§ Text for analysis
·····
One or more members of a class may sue or be sued as representative parties on behalf of all only if (1) the class is so numerous that joinder of all members is impracticable, (2) there are questions of law or fact common to the class, (3) the claims or defenses of the representative parties are typical of the claims or defenses of the class, and (4) the representative parties fairly and adequately protect the interests of the class.

Fed.R.Civ.P. 23(a). In determining the lead plaintiff, the third and fourth prong are the most crucial. In re Telxon Corp. Secs. Litig., 67 F.Supp.2d 803, 808 n. 10 (N.D.Ohio 1999)

. The Court is certainly aware that arguing alternative positions does not preclude it from choosing from one of several options presented. In this matter, however, the combination of the Dewlow group's insistence that the "original” class is not adequately represented and Marsh's apparent echoing of that sentiment leads the Court to conclude that the Rule 23 considerations are not sufficiently resolved to move forward.

. “Modern plaintiff class actions follow the same goals, permitting litigation of a suit involving common questions when there are too many plaintiffs for proper joinder. Class actions also may permit the plaintiffs to pool claims which would be uneconomical to litigate individually.” Phillips Petroleum Co. v. Shutts, 472 U.S. 797, 809, 105 S.Ct. 2965, 86 L.Ed.2d 628 (1985).
·····
§ Given entries
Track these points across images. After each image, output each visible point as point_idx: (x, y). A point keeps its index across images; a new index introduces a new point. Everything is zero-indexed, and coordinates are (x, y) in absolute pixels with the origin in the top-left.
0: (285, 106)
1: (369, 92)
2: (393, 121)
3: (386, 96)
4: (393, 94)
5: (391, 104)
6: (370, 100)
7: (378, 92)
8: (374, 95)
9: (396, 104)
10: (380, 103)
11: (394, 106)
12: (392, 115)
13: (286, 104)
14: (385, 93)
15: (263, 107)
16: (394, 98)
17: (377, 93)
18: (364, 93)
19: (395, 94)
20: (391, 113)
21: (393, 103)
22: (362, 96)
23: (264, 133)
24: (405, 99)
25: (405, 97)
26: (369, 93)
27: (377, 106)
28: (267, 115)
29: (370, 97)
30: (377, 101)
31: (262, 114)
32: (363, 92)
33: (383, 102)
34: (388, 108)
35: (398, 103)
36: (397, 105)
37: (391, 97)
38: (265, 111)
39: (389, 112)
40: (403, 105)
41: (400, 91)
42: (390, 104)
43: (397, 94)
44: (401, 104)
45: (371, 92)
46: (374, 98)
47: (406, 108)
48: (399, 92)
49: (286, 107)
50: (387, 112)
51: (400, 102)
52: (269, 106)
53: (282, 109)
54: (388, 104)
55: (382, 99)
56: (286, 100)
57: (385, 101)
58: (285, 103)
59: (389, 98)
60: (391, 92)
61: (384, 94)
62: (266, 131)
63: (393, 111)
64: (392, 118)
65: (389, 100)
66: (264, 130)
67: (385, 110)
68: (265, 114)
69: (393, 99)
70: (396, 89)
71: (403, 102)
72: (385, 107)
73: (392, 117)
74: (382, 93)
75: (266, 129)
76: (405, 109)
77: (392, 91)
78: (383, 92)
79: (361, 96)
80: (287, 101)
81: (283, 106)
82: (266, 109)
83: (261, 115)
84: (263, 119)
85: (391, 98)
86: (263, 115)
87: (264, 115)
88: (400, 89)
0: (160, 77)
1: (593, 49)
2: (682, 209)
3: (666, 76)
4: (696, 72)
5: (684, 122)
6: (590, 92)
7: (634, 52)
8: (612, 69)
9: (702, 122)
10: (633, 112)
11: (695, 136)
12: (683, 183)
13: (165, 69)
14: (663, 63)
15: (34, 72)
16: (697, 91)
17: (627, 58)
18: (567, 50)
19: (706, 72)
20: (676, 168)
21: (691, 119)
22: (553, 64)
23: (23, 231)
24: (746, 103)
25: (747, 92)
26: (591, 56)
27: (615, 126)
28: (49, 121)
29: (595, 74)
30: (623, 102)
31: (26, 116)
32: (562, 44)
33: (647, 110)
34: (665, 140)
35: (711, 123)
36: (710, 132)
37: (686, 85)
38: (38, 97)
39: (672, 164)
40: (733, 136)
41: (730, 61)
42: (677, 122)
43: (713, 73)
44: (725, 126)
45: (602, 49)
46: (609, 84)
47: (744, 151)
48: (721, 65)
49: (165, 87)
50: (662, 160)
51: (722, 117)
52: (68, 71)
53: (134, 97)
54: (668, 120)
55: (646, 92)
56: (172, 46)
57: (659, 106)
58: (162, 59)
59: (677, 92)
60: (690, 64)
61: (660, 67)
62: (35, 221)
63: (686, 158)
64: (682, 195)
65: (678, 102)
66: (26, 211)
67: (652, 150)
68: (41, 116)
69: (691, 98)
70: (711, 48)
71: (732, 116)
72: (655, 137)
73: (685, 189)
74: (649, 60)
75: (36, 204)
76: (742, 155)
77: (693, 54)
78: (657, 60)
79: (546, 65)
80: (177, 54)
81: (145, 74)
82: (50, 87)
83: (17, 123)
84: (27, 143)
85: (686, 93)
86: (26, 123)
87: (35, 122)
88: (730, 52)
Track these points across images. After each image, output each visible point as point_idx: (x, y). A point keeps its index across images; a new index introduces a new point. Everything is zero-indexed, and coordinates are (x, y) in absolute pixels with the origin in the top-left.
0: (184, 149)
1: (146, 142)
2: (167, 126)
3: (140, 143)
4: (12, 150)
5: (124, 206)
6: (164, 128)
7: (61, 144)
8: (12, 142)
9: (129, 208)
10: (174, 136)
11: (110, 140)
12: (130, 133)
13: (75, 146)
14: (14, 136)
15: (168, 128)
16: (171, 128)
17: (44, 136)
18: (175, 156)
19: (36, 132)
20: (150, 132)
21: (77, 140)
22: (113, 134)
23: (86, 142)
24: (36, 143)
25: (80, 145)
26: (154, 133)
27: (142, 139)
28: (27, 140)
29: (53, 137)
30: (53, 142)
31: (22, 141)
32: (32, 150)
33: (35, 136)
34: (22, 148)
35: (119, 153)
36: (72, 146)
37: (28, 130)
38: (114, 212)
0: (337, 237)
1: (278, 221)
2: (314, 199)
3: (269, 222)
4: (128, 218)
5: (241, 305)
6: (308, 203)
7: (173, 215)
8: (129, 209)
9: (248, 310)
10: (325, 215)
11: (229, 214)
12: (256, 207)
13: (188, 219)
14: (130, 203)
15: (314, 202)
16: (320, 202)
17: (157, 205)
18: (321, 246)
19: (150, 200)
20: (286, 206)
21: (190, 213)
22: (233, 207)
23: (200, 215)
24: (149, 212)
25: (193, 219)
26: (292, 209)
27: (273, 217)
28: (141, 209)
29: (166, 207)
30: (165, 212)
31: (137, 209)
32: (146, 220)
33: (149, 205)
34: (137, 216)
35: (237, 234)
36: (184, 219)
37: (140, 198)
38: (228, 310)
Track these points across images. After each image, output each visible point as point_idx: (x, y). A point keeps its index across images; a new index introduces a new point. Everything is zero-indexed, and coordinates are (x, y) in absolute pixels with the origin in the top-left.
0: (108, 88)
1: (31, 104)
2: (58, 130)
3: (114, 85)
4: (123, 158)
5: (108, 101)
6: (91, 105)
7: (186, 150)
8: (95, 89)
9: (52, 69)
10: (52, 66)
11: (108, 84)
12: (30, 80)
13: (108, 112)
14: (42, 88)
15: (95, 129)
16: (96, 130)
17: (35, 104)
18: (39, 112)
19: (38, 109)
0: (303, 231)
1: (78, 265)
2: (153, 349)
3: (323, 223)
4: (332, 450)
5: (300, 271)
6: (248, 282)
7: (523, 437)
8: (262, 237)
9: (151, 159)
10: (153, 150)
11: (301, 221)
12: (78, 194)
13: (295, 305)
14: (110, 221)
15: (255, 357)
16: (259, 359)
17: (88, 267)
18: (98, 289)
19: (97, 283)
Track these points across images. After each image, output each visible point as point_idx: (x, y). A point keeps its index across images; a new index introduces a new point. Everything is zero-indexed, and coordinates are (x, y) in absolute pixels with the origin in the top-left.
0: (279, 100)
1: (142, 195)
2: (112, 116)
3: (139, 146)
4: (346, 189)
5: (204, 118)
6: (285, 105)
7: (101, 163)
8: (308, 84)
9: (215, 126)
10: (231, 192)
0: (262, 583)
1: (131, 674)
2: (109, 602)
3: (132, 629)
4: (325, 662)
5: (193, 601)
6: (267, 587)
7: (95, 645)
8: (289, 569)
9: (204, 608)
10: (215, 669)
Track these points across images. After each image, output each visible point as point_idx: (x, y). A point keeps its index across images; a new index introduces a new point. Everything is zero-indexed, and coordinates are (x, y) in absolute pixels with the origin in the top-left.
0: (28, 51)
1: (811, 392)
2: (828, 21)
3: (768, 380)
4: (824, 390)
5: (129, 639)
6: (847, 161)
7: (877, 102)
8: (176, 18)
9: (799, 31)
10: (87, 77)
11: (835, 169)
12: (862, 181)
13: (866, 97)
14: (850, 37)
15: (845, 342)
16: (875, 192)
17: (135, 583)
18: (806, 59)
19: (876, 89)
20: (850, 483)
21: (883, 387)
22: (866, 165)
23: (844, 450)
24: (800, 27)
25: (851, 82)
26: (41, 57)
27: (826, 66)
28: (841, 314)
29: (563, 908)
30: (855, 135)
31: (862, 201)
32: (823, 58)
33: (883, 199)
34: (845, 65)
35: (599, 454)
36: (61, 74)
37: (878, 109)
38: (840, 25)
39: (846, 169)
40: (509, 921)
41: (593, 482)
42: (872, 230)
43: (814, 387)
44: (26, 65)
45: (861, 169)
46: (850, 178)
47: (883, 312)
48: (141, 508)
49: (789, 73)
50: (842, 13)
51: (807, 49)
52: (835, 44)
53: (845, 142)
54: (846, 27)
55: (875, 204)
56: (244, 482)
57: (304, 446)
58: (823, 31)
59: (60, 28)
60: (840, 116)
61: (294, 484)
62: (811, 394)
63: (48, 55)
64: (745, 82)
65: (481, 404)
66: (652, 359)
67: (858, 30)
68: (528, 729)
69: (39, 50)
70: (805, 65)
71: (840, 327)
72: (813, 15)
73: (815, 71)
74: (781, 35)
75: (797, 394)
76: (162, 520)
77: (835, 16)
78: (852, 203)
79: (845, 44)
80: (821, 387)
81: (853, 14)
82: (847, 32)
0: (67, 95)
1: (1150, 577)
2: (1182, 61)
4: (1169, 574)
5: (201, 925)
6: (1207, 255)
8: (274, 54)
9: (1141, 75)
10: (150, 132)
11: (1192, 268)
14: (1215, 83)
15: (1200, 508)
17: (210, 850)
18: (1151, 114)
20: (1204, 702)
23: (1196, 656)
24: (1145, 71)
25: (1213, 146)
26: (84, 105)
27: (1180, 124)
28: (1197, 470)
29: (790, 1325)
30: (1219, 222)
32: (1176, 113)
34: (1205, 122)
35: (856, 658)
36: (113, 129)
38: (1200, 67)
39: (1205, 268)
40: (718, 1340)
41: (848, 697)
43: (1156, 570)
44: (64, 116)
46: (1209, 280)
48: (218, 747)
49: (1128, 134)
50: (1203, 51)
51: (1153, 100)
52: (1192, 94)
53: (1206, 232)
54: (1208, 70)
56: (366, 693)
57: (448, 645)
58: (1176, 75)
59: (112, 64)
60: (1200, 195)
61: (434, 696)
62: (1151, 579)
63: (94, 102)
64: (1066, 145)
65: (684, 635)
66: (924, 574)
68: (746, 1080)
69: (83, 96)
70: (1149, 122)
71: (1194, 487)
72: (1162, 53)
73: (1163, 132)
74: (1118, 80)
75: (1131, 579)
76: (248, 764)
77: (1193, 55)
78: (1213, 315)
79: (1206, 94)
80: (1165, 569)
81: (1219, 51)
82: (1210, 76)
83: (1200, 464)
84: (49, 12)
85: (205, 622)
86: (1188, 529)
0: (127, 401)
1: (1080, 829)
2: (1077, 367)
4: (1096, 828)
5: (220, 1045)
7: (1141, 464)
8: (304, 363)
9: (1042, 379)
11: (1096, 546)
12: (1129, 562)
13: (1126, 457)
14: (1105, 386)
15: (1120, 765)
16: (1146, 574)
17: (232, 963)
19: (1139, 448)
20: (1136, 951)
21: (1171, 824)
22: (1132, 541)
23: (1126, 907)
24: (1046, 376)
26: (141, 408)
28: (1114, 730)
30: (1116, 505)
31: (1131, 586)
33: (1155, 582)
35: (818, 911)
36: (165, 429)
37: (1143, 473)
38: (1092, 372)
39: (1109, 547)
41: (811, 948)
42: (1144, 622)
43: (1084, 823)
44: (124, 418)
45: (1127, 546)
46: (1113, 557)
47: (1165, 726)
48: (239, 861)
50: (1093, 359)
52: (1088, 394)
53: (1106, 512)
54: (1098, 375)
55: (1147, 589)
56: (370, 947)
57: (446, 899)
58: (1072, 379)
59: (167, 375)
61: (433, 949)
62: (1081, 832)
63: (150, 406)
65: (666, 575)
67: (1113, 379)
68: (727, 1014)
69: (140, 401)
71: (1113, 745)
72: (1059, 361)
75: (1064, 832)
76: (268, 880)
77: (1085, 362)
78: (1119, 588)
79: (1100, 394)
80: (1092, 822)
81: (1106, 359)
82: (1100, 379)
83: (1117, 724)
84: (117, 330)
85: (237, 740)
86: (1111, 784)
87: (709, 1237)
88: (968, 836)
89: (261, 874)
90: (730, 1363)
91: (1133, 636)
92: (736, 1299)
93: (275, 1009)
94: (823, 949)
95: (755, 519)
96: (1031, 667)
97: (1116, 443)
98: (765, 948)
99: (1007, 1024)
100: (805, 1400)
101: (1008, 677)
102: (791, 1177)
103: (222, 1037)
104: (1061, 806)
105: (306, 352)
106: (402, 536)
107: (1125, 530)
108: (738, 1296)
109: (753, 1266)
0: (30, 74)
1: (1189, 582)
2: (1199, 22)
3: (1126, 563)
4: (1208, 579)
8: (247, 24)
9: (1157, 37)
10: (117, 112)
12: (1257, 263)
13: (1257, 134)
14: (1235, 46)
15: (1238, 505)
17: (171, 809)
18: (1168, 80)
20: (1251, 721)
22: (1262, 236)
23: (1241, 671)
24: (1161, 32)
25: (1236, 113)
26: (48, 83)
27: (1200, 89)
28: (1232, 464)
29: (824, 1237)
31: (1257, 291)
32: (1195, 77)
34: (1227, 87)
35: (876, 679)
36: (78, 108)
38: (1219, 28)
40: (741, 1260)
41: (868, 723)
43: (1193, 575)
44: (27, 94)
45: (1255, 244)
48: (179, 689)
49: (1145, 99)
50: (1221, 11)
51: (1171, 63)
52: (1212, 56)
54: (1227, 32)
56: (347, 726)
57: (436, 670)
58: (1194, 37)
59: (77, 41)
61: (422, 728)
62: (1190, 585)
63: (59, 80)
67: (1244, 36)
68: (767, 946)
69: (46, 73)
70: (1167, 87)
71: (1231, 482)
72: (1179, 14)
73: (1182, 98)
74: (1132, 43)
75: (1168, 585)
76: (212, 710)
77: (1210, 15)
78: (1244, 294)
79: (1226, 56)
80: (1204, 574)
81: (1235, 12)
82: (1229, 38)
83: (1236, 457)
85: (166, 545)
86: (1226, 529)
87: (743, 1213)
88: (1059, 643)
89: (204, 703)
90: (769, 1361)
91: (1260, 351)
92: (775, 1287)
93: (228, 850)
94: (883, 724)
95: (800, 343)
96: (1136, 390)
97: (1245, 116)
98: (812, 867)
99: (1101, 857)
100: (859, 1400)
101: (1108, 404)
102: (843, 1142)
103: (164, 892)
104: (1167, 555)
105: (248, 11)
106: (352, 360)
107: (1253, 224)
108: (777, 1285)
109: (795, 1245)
·····
§ Brief 1
Answer these questions about the class action excerpt:
(a) Which two prongs does the excerpt call the most crucial in determining the lead plaintiff?
(b) Which group insists that the "original" class is not adequately represented?
(c) According to the quoted Phillips Petroleum passage, what claims may class actions let plaintiffs pool?
§ Brief 2
Resume the class action excerpt, starting right after its last citation.
The records come from a separate source.

§ Exercise response 1
(a) The third and fourth prongs.
(b) The Dewlow group.
(c) Claims that would be uneconomical to litigate individually.

§ Exercise response 2
. See, e.g., Sakhrani v. Brightpoint, Inc., 78 F.Supp.2d 845, 853 (S.D.Ind.1999) ("This court agrees that selecting as 'lead plaintiff a large group of investors who have the largest aggregate losses but who have nothing in common with one another heyond their investment is not an appropriate interpretation of the term 'group’ in the PSLRA.”); Aronson v. McKesson HBOC, Inc., 79 F.Supp.2d 1146, 1154 (N.D.Cal.1999) ("the lead plaintiff must be an individual person or entity, or at most, a close-knit ‘group of persons’ ”); In re Donnkenny, 171 F.R.D. at 157-58 (rejecting proposal that two unrelated institutional investors and four individual investors he appointed as lead plaintiffs).

. The Court is well aware that a competing line of cases exists. See, e.g., In re Baan Co. Secs. Lit., 186 F.R.D. 214, 217 (D.D.C.1999) ("The Lead Plaintiff decision should be made under a rule of reason but in most cases three should be the initial target, with five or six as the upper limit.”); In re Party City Secs. Lit., 189 F.R.D. 91, 114 (D.N.J.1999) (appointing institutional investor and individual investor as lead plaintiffs); In re Nice Sys. Secs. Lit., 188 F.R.D. 206, 220-21 (D.N.J.1999) (appointing group of five individuals as lead plaintiff); In re Oxford Health Plans, Inc., Secs. Lit., 182 F.R.D. 42, 45 (S.D.N.Y.1998) (appointing two institutional investors and group of three large individual investors as "co-lead plaintiffs”); Chill v. Green Tree Fin. Corp., 181 F.R.D. 398, 412 (D.Minn.1998) (appointing group of six individual investors as lead plaintiff); Greebel v. FTP Software, Inc., 939 F.Supp. 57, 64-65 (D.Mass.1996) (appointing group of three individuals as lead plaintiff).

. The Court has no intention of setting a hard and fast rule with regard to [1] the size of lead plaintiff groups, or [2] the type of relationship necessary to satisfy the Reform Act.

. See, e.g., In re Party City Secs. Lit., 189 F.R.D. 91, 114 (D.N.J.1999) ("where the interests of proposed lead plaintiffs are aligned, concerns regarding the division of authority and dilution of control are not paramount”).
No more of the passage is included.